Required task 1:
From the cloud migration passage, transcribe the span that begins at the words "Short Game Versus" and ends after "on-premises data center.".
Required task 2:
Answer these questions from the cloud migration passage:
(a) According to RightScale, which three extended services held the top three positions in 2018?
(b) In the Cloudfoundry survey report, what percentage are using or evaluating serverless computing?
(c) What share of IT Decision Makers report that their companies save over $100,000 by using a PaaS?

For the question: "Should my cloud migration strategy focus on cloud-based services or a lift and shift to cloud infrastructure as a service?" I'm answering with a question: "Well, how much of a hurry are you in?"
This is a key question in cloud strategy for many organizations, as both traditional Infrastructure-as-a-Service (IaaS) and advanced cloud-native services gain market traction.
Public cloud adoption continues to grow in the enterprise (and among midsized organizations), but a public cloud service like Amazon or Azure is not just IaaS. Most offer a broader range of higher-level services such as:
- Platform-as-a-Service (develop code and runtime environment in the cloud).
- Database-as-a-Service (databases are hosted in the cloud and accessed as a service with no need to configure and manage database servers).
- Containers-as-a-Service (for executing code in runtime containers instead of traditional virtual servers of IaaS).
- Functions-as-a-Service (invoke programing functions in the cloud without the need to configure and manage application servers for so-called “serverless” computing).
RightScale also notes that use of these “extended cloud services” is growing at a significant clip. In fact, “A significant number of public cloud users are now leveraging services beyond just the basic compute, storage, and network services. Among the most popular extended services, relational DBaaS, push notifications, and caching continue to hold the top three positions in 2018.”
Short Game Versus Long Game
Consuming cloud based services will be more efficient, flexible, and ultimately cheaper than traditional IaaS. But cloud-native demands more time and effort up front, especially if you have no experience here. This is akin to the difference between moving servers to a different hosting facility and re-platforming your applications and data.
Another way of putting it:
- Moving your infrastructure (in the form of virtualized servers and storage) to a cloud IaaS is faster and less disruptive to operations but has lower long-term value. The pennies per gigabyte for storage and processor cycles will add up over time to significant cost. Operationally you still have to manage server and storage entities, only now they are in the cloud instead of your on-premises data center.
- Moving your data to the cloud and then developing applications in the cloud that consume cloud services (like database services) will take longer as the apps and data need to be refactored. Once you get there the cloud will be more cost-efficient and much of the infrastructure management overhead will be taken over by the cloud provider. But you have to get there.
Another survey report, from Cloudfoundry, (where PaaS, containers and serverless stand in a multi-platform world) says that use of services beyond traditional IaaS continues to grow with:
- 77 percent using or evaluating Platform-as-a-Service (PaaS).
- 72 percent using or evaluating containers.
- 46 percent using or evaluating serverless computing.
- More than a third (39 percent) using a combination of all three technologies together.
The report also notes that the robust growth of PaaS is bolstered by cost savings results, with “62 percent of IT Decision Makers report[ing] their companies save over $100,000 by using a PaaS, an increase of eight percentage points (from 54 percent) since late 2017.”
Cloud in a Hurry IaaS Use Cases
If there is less value in IaaS, why use it at all? Here are three examples of migration in a hurry where lift and shift tends to make sense.
- Everything must go!

Dataset entries:
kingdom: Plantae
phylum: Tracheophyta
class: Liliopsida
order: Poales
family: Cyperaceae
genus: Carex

* * *

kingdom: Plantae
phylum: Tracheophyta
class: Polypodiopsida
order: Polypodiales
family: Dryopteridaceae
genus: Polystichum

--

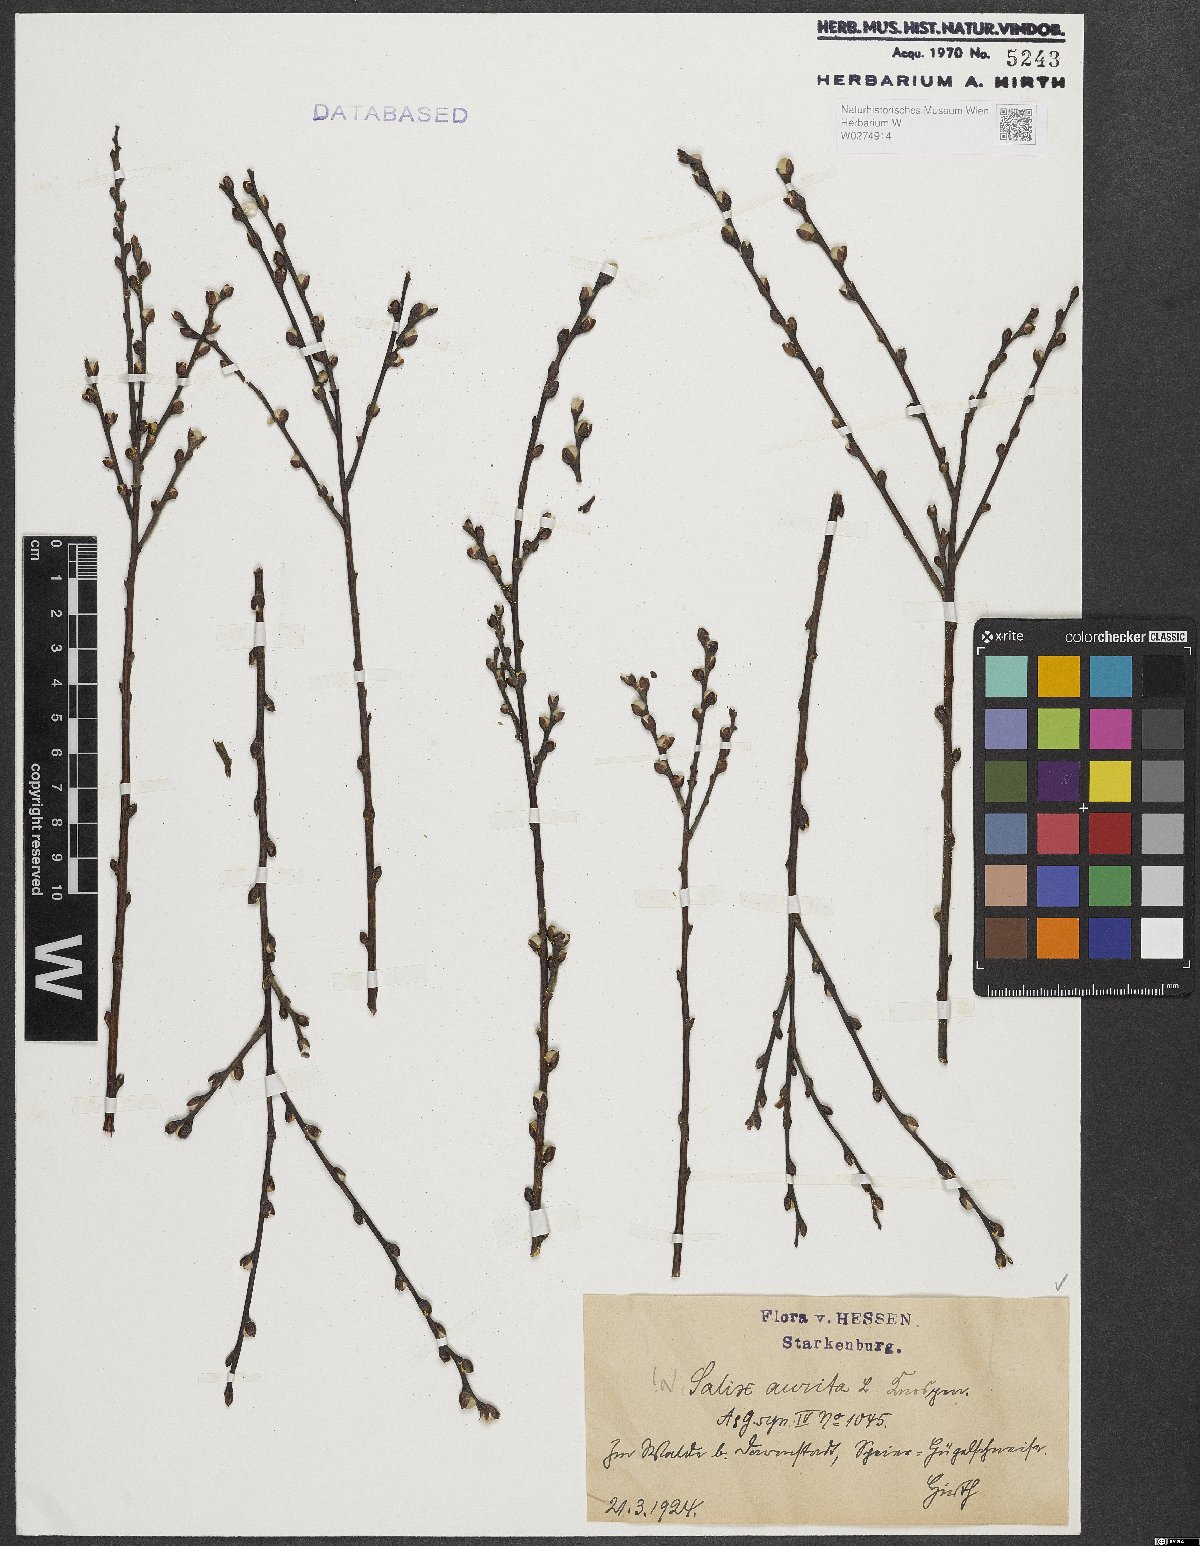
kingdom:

Exercise answer 1:
Short Game Versus Long Game
Consuming cloud based services will be more efficient, flexible, and ultimately cheaper than traditional IaaS. But cloud-native demands more time and effort up front, especially if you have no experience here. This is akin to the difference between moving servers to a different hosting facility and re-platforming your applications and data.
Another way of putting it:
- Moving your infrastructure (in the form of virtualized servers and storage) to a cloud IaaS is faster and less disruptive to operations but has lower long-term value. The pennies per gigabyte for storage and processor cycles will add up over time to significant cost. Operationally you still have to manage server and storage entities, only now they are in the cloud instead of your on-premises data center.

Exercise answer 2:
(a) Relational DBaaS, push notifications, and caching.
(b) 46 percent.
(c) 62 percent.